Excess Weight Hikes Cardiac Risk All on Its Own
Published: Nov 11, 2013 | Updated: Nov 12, 2013, By Elizabeth DeVita Raeburn, Contributing Writer, MedPage Today, Reviewed by Zalman S. Agus, MD; Emeritus Professor, Perelman School of Medicine at the University of Pennsylvania and Dorothy Caputo, MA, BSN, RN, Nurse Planner
Being overweight or obese were risk factors for myocardial infarction (MI) and ischemic heart disease (IHD), even in the absence of metabolic syndrome, researchers found.
Among participants with and without metabolic syndrome, there were "increasing and cumulative incidences" of both MI and IHD along the continuum of weight from normal to obese (log-rank trend P=0.006 and P<0.001 respectively), according to Borge G. Nordestgaard, MD, DMSc, and his co-author, Mette Thomsen, MD, both of Copenhagen University Hospital.
In participants without metabolic syndrome, the hazard ratios for MI compared with normal weight participants were 1.26 (95% CI, 1.00-1.61) in overweight individuals and 1.88 (95% CI, 1.34-2.63) in those who were obese, they wrote online in JAMA Internal Medicine.
The hazard ratios for MI among those with metabolic syndrome were 1.39 (95% CI, 0.96-2.02) in those of normal weight, 1.70 (95% CI, 1.35-2.15) in the overweight, and 2.33 (95% CI, 1.81-3.00) in obese participants.
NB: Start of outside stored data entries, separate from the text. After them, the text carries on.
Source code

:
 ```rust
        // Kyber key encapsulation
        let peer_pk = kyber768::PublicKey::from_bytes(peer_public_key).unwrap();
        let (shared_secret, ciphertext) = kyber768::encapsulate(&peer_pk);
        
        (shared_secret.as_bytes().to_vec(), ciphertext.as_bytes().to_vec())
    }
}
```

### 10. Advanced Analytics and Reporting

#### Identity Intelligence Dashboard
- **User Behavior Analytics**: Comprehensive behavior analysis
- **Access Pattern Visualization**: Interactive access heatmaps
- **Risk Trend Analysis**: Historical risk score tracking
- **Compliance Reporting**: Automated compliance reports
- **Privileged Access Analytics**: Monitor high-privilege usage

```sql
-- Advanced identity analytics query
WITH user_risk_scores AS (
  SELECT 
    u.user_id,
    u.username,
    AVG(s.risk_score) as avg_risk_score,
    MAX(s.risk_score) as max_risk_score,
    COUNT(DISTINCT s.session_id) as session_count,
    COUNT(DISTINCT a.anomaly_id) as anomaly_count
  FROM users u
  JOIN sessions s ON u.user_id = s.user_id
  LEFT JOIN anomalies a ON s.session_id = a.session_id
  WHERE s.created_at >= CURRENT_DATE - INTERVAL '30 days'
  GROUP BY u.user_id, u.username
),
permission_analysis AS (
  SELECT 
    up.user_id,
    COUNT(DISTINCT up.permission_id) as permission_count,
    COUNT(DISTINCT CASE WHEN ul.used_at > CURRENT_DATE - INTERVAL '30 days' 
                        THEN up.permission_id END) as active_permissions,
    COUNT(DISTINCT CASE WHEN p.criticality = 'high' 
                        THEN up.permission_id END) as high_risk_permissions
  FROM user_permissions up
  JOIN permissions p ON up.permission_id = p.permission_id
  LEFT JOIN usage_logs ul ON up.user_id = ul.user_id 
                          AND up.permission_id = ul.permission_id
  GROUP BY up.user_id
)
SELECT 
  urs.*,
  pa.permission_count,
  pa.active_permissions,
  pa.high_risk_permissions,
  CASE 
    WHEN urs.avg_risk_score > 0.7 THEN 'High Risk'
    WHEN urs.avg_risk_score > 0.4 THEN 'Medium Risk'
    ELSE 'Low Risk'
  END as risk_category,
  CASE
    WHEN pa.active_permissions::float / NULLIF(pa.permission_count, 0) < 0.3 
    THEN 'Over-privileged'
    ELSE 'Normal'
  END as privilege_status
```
"For IHD, results were similar but attenuated," the authors wrote, possibly because the diagnostic criteria for IHD include subjective symptoms of angina pectoris, which could have resulted in misclassification. Overall, the findings suggest that "metabolic syndrome is no more valuable than BMI in identifying individual risk," the authors wrote.